Re: Unix shell ls vs readdir
by stefbv (Priest) on May 10, 2010 at 20:37 UTC

    On some systems the output from "ls -l" may contain ANSI escape sequences, so it might be safer to use "\ls -l" instead.

      it might be safer to use "\ls -l" instead

      Under almost all circumstances, the backslash would not be needed.  On the interactive command line, the backslash prevents alias expansion (such as "ls" —> "ls --color=auto", which then produces the ANSI escape sequences), because alias lookup happens before backslash escapes are processed, and there is no alias for "\ls".

      However,

      1. alias expansion is only done for interactive shells, and not for sh -c ... (i.e. qx{...} ) — unless explicitly requested otherwise,
      2. alias expansion would be done by the shell, but unless there are any shell metacharacters in the command, no shell is involved anyway, as Perl will run ls directly.

- [Provided records]
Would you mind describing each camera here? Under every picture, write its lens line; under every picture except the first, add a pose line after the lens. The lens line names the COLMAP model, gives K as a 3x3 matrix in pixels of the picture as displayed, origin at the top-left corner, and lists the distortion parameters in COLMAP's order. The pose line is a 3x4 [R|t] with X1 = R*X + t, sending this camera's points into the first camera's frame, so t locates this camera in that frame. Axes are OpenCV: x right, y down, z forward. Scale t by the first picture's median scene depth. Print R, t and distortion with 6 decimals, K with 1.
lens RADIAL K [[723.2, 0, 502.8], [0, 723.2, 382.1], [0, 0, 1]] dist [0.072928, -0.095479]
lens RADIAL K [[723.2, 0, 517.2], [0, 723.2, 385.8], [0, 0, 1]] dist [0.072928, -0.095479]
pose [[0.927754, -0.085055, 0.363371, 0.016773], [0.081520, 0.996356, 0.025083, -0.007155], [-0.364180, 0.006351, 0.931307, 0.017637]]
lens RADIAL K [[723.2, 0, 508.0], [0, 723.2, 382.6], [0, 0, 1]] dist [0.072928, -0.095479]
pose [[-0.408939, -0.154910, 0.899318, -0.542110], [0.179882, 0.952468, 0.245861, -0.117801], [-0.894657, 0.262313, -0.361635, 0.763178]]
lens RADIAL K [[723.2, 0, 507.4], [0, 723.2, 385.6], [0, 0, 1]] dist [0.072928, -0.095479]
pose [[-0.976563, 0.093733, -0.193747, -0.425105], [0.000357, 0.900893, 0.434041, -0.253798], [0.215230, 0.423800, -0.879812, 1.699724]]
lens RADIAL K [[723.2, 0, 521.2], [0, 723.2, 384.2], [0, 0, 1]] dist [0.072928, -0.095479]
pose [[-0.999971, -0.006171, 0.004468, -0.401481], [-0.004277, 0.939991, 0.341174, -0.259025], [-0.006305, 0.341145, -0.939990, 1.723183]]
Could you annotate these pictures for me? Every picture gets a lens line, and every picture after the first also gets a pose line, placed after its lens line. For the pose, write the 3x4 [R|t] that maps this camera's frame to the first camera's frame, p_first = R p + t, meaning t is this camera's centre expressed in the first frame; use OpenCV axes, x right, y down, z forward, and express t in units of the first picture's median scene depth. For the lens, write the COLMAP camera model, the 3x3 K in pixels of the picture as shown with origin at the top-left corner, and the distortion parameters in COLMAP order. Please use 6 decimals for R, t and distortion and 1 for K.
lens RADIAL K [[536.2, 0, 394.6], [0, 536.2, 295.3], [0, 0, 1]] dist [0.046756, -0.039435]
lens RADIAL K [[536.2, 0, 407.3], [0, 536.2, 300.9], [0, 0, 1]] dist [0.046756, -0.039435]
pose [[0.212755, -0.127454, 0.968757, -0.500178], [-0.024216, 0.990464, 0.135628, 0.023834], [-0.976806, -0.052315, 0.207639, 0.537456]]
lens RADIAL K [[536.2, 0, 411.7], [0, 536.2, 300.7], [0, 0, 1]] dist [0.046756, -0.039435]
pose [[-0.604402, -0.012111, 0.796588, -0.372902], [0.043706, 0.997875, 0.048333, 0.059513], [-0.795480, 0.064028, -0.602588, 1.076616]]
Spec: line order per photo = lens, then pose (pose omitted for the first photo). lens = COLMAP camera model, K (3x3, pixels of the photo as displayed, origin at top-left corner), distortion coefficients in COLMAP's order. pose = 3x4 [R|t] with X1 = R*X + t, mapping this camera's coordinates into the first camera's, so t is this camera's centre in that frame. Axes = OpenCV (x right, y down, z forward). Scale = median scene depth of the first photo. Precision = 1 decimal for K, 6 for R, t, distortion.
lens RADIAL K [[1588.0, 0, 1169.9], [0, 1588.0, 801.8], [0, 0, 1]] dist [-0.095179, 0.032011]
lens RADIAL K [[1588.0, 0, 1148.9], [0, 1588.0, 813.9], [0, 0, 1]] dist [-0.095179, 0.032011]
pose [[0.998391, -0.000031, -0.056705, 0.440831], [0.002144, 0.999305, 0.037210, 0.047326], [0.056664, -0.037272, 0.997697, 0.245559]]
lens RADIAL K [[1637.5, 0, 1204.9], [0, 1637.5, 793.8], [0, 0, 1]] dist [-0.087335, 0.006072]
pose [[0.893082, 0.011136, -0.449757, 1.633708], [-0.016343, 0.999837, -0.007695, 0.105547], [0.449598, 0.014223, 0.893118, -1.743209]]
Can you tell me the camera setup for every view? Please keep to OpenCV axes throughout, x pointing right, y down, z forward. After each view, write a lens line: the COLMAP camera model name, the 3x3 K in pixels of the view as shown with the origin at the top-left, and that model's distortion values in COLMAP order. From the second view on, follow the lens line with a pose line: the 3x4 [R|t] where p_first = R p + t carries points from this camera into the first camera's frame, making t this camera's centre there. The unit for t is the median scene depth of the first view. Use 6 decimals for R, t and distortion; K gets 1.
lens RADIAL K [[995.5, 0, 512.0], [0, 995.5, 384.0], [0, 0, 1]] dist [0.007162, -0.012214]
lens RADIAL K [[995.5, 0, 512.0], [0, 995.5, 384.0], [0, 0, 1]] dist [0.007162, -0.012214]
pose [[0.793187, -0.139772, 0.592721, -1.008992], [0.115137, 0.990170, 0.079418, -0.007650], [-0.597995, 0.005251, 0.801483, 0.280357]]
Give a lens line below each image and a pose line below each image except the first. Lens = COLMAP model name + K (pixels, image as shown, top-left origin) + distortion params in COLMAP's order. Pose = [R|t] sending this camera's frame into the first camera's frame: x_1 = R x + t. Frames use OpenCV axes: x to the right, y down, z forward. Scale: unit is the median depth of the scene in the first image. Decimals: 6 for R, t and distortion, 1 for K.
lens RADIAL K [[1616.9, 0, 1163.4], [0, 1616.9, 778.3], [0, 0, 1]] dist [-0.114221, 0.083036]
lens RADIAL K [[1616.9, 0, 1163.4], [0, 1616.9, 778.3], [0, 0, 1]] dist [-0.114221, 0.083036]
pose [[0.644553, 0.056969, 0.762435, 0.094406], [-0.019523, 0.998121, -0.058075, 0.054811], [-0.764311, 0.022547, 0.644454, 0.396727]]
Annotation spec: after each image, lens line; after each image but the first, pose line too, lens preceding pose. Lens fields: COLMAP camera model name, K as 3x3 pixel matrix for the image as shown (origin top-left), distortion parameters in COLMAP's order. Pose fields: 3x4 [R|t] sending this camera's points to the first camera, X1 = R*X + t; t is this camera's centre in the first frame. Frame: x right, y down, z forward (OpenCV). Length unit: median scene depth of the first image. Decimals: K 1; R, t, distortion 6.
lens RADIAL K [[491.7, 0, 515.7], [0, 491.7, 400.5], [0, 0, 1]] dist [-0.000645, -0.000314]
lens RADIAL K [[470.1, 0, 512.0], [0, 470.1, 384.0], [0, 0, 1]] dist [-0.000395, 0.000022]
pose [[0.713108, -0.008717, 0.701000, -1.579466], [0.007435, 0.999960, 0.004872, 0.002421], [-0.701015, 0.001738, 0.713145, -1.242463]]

- [Work request 1]
In the forum post on ls aliases, why does the backslash stop alias expansion on the interactive command line?
- [Work request 2]
Write out the forum post on ls aliases again, starting with "Under almost all" and going on through "run ls directly.", and switch "Perl" to "Python".
- [Work request 3]
Pick up the forum post on ls aliases after its last sentence and keep writing it.
You won't need the lines for any of this.

- [Result 1]
Alias lookup happens before backslash escapes are processed, and there is no alias for "\ls".

- [Result 2]
Under almost all circumstances, the backslash would not be needed.  On the interactive command line, the backslash prevents alias expansion (such as "ls" —> "ls --color=auto", which then produces the ANSI escape sequences), because alias lookup happens before backslash escapes are processed, and there is no alias for "\ls".

      However,

      1. alias expansion is only done for interactive shells, and not for sh -c ... (i.e. qx{...} ) — unless explicitly requested otherwise,
      2. alias expansion would be done by the shell, but unless there are any shell metacharacters in the command, no shell is involved anyway, as Python will run ls directly.

- [Result 3]
        True. I tend to forget that the shell is not involved.

Re: Unix shell ls vs readdir
by JavaFan (Canon) on May 10, 2010 at 18:13 UTC
    Uhm, if you're just interested in the file names, why use "ls -l", then throw everything away the "-l" adds? Why not just a plain "ls"?
      Why not just a plain "ls"?

      Plain ls doesn't show the link target the OP is grepping for...

      It looks like he is using the '->' from the ls -l output to figure out which files are symbolic links pointing to tomcat.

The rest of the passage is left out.